New research from the University of Auckland suggests that Stack Overflow’s decline is not simply a story of users migrating to generative AI tools. It shows that highly skilled contributors are increasingly disengaging from online communities as AI compresses the distinction between knowledge and AI-generated responses.
The trend is visible in Stack Overflow’s traffic. Since ChatGPT’s launch in late 2022, the platform has recorded a nearly 76% decline in monthly questions, as developers now increasingly turn to conversational AI for assistance.
The decline predates generative AI, as Stack Overflow had long faced criticism for an often intimidating culture that many newcomers described as dismissive. As AI assistants became capable of answering routine programming questions—from syntax errors to debugging suggestions—with immediate, conversational responses, the platform’s structural weaknesses became more apparent.
The University of Auckland researchers argue that AI may now be accelerating another, less visible problem: the departure of expert contributors.
According to the study, experienced developers may perceive that the value of their expertise has diminished when AI systems can generate responses that appear comparable to those written by specialists. As fewer experts participate, communities risk losing not only answers but also the nuanced judgment, contextual understanding, and quality control that distinguished human expertise from automated assistance.
Dr. Kenny Ching, who led the research, describes this phenomenon as “signal compression.” As AI-generated and expert-produced responses become increasingly difficult to distinguish, the incentives for specialists to voluntarily contribute their knowledge weaken.
“If everybody can create a good quality response or output using AI, some people may think, ‘Why should I make an effort to share my expertise and participate?'” Ching said.
The implications extend well beyond software development. The researchers argue that similar dynamics could emerge across classrooms, workplaces, research communities, and other collaborative environments where AI-generated content increasingly resembles expert work. As the perceived value of expertise declines, organizations may find it harder to encourage meaningful knowledge sharing.
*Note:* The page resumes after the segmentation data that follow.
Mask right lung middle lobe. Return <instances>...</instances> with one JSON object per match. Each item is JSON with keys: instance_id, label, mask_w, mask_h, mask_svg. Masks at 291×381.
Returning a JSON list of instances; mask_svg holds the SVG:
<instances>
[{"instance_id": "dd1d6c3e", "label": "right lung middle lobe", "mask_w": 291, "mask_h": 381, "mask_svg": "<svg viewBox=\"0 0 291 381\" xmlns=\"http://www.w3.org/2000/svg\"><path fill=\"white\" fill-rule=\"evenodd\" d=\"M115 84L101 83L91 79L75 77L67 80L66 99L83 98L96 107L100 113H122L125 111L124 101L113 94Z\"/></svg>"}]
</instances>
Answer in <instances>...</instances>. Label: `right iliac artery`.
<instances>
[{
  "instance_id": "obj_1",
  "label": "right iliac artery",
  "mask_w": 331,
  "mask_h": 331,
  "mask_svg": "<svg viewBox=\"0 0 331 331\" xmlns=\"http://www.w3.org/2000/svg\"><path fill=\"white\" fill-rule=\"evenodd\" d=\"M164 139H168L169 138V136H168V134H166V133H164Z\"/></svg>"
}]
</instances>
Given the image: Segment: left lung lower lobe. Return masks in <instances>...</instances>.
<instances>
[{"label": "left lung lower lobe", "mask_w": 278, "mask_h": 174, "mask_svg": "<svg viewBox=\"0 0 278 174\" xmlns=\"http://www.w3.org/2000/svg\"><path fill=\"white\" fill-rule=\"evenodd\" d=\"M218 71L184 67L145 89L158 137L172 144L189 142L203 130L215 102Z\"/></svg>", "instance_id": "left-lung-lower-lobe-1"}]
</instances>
The findings also raise broader questions about AI’s own future development. Today’s large language models were trained on vast quantities of publicly available, human-generated knowledge, including content from communities such as Stack Overflow. If fewer experts continue contributing to open platforms, future training data may become increasingly fragmented or shift toward private collaboration channels such as Slack workspaces, Discord communities, enterprise documentation, or interactions that occur directly with AI assistants.
That does not necessarily imply future models will become less capable. But it suggests that the open knowledge ecosystem that helped fuel the first generation of generative AI may be changing. As expert participation declines, maintaining high-quality public repositories of human knowledge could become as important as improving the next generation of AI models.